Jednak to, z czego przede wszystkim słynie wyspa, to odbywająca się raz w miesiącu (w czasie pełni księżyca), jedna z największych i najbardziej znanych imprez plażowych na świecie - Full Moon Party. Odbywa się ona na plaży Haad Rin, która jest zarazem najbardziej skomercjalizowanym miejscem na całej wyspie. Jeżeli ktoś ceni sobie przede wszystkim ciszę i spokój, powinien omijać szerokim łukiem to miejsce. Znajdują się tu setki hotelików, bungalowów, barów, knajp, dyskotek oraz całe zastępy spragnionych wrażeń młodych turystów. Rozrywek dla imprezowiczów nie brakuje tu oczywiście co noc, jednak ta jedna, najważniejsza, odbywająca się co miesiąc, przyciąga największe tłumy. Na tę jedną noc przybywają tu nawet zapaleńcy z sąsiednich wysp, a nawet dalszych regionów. Muzyka nie przestaje gać do samego rana. Alkohol i drinki leją się wodospadami (żeby nie krążyć do barów w tę i z powrotem, można zamówić drinki we wiaderku). Część osób maluje twarze i ciała fosforyzującymi farbami. Tłum skacze na plaży w rytm muzyki, a w tle płonie olbrzymi napis z ułożoną z desek nazwą imprezy. Na środku odbywają się różne pokazy z użyciem ognia, a najodważniejsi mogą spróbować poskakać na płonącej skakance.

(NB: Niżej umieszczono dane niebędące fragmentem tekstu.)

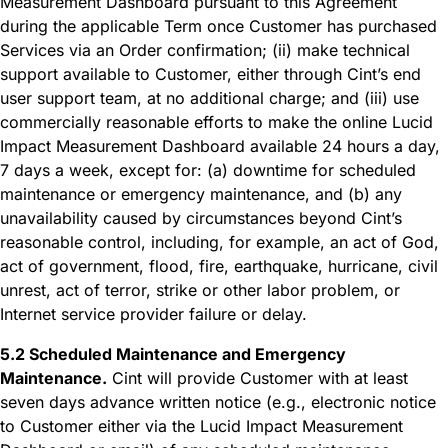
Measurement Dashboard pursuant to this Agreement
during the applicable Term once Customer has purchased
Services via an Order confirmation; (ii) make technical
support available to Customer, either through Cint’s end
user support team, at no additional charge; and (iii) use
commercially reasonable efforts to make the online Lucid
Impact Measurement Dashboard available 24 hours a day,
7 days a week, except for: (a) downtime for scheduled
maintenance or emergency maintenance, and (b) any
unavailability caused by circumstances beyond Cint’s
reasonable control, including, for example, an act of God,
act of government, flood, fire, earthquake, hurricane, civil
unrest, act of terror, strike or other labor problem, or
Internet service provider failure or delay.
5.2 Scheduled Maintenance and Emergency
Maintenance.
Cint will provide Customer with at least
seven days advance written notice (e.g., electronic notice
to Customer either via the Lucid Impact Measurement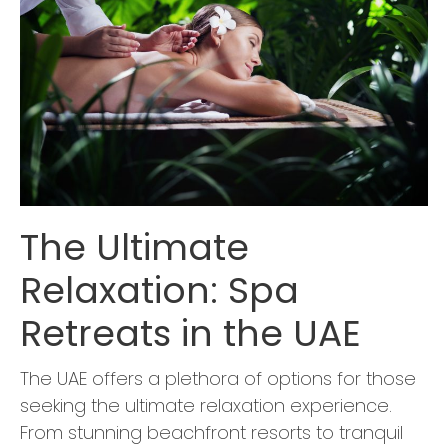
The Ultimate
Relaxation: Spa
Retreats in the UAE
The UAE offers a plethora of options for those
seeking the ultimate relaxation experience.
From stunning beachfront resorts to tranquil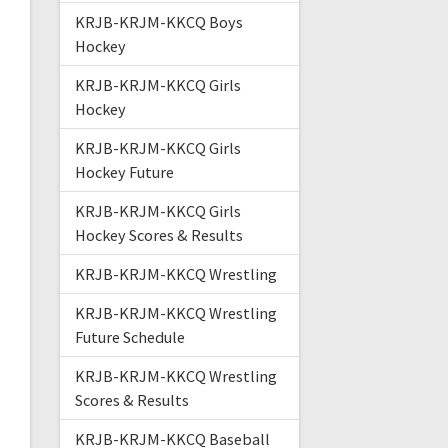
KRJB-KRJM-KKCQ Boys
Hockey
KRJB-KRJM-KKCQ Girls
Hockey
KRJB-KRJM-KKCQ Girls
Hockey Future
KRJB-KRJM-KKCQ Girls
Hockey Scores & Results
KRJB-KRJM-KKCQ Wrestling
KRJB-KRJM-KKCQ Wrestling
Future Schedule
KRJB-KRJM-KKCQ Wrestling
Scores & Results
KRJB-KRJM-KKCQ Baseball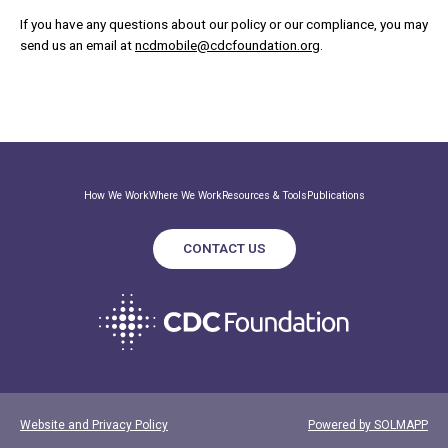
If you have any questions about our policy or our compliance, you may
send us an email at
ncdmobile@cdcfoundation.org
.
How We Work
Where We Work
Resources & Tools
Publications
CONTACT US
Website and Privacy Policy
Powered by SOLMAPP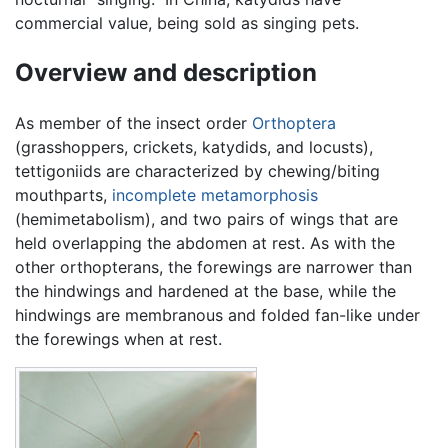
commercial value, being sold as singing pets.
Overview and description
As member of the insect order
Orthoptera
(grasshoppers, crickets, katydids, and locusts),
tettigoniids are characterized by chewing/biting
mouthparts,
incomplete metamorphosis
(hemimetabolism), and two pairs of wings that are
held overlapping the abdomen at rest. As with the
other orthopterans, the forewings are narrower than
the hindwings and hardened at the base, while the
hindwings are membranous and folded fan-like under
the forewings when at rest.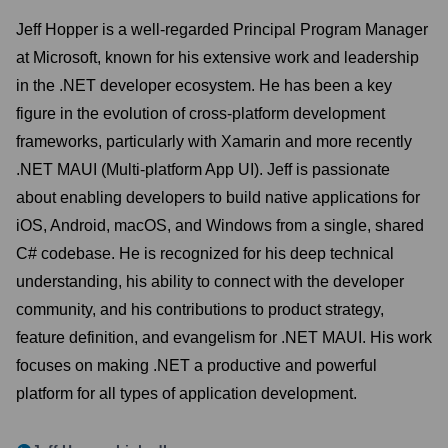
Jeff Hopper is a well-regarded Principal Program Manager
at Microsoft, known for his extensive work and leadership
in the .NET developer ecosystem. He has been a key
figure in the evolution of cross-platform development
frameworks, particularly with Xamarin and more recently
.NET MAUI (Multi-platform App UI). Jeff is passionate
about enabling developers to build native applications for
iOS, Android, macOS, and Windows from a single, shared
C# codebase. He is recognized for his deep technical
understanding, his ability to connect with the developer
community, and his contributions to product strategy,
feature definition, and evangelism for .NET MAUI. His work
focuses on making .NET a productive and powerful
platform for all types of application development.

Historia Full Moon Party sięga lat 80-tych ubiegłego stulecia i została zapoczątkowana przez przybywających tu z różnych stron hipisów. W miarę upływu czasu impreza ta przyciągała coraz więcej ludzi i stawała się coraz bardziej i bardziej popularną, aż w końcu zyskała sławę "kultowej". Sukces imprezy okazał się na tyle duży, że również w innych miejscach w Tajlandii próbuje się ją (z lepszym lub gorszym skutkiem) kopiować i naśladować, wykorzystując nawet tę samą nazwę. Jednak to jedyne prawdziwe i oryginalne Full Moon Party odbywa się tylku tutaj - na plaży Haad Rin na Koh Phangan.